Lo oyó cruzar la habitación, cerrar la puerta y correr el cerrojo, Bobby dejó la luz encendida y ella abrió lentamente los ojos. Estaba en medio de una habitación grande. Aunque todavía tenía la visión borrosa, distinguió los pies de una cama y un cubrecama de color celeste, a unos tres metros.

Poco a poco consiguió ponerse a cuatro patas, sin hacer caso del dolor en el pecho ni de las pulsaciones del hombro, ahí donde le había dado el dardo, ni del cosquilleo doloroso de pies y manos. Conservó esa posición bastante rato, hasta que pasaron las náuseas y consiguió sentarse.

La visión se le aclaró y tuvo la impresión de que había alguien tendido en la cama. ¿Quién sería? Los propietarios de la casa sólo venían al final del verano y en otoño. Se habrían dado cuenta si alguien de la inmobiliaria no hubiera vuelto.

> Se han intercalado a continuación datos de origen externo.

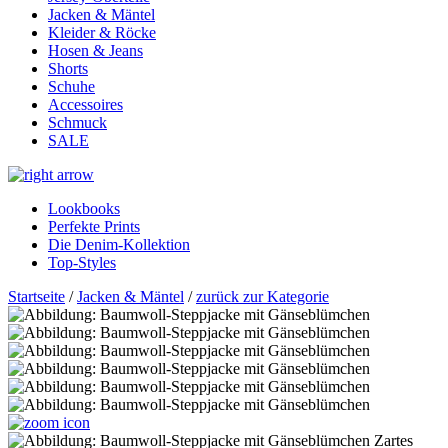
Jacken & Mäntel
Kleider & Röcke
Hosen & Jeans
Shorts
Schuhe
Accessoires
Schmuck
SALE
Lookbooks
Perfekte Prints
Die Denim-Kollektion
Top-Styles
Startseite
/
Jacken & Mäntel
/
zurück zur Kategorie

Se incorporó, ignorando la sensación de mareo, un efecto secundario del sedante.

– ¿Hola? -preguntó, con un graznido de voz, y carraspeó.

Echó una mirada. Tendida sobre la cama había una mujer de unos cincuenta años. Los ojos vacíos miraban directamente a Rowan, atrapados en el terror. Unas moscas pequeñas volaban en torno a su cabeza. Tenía un único orificio de bala en la frente.

La almohada estaba manchada de un color rojo oscuro. Sangre seca. Aquella mujer estaba despierta cuando la mataron. Adivinaba su destino, y sus ojos reflejaban aquel terror. Cuando Rowan desvió la mirada, ya sabía quién era la mujer. Ella y John habían visto su foto en las noticias mientras pernoctaban en la casa de seguridad en Cambria. La mujer venía del hospital después de visitar a su primera nieta, recién nacida en algún lugar de Arizona, cuando desapareció. Rowan no había pensado en ello en aquel momento, pero como cualquier agente avezado del FBI, tomó nota mental de la foto.

Arizona, en el camino de Texas a California.

Gritó con todas sus fuerzas.

Al otro lado de la puerta, Bobby se echó a reír.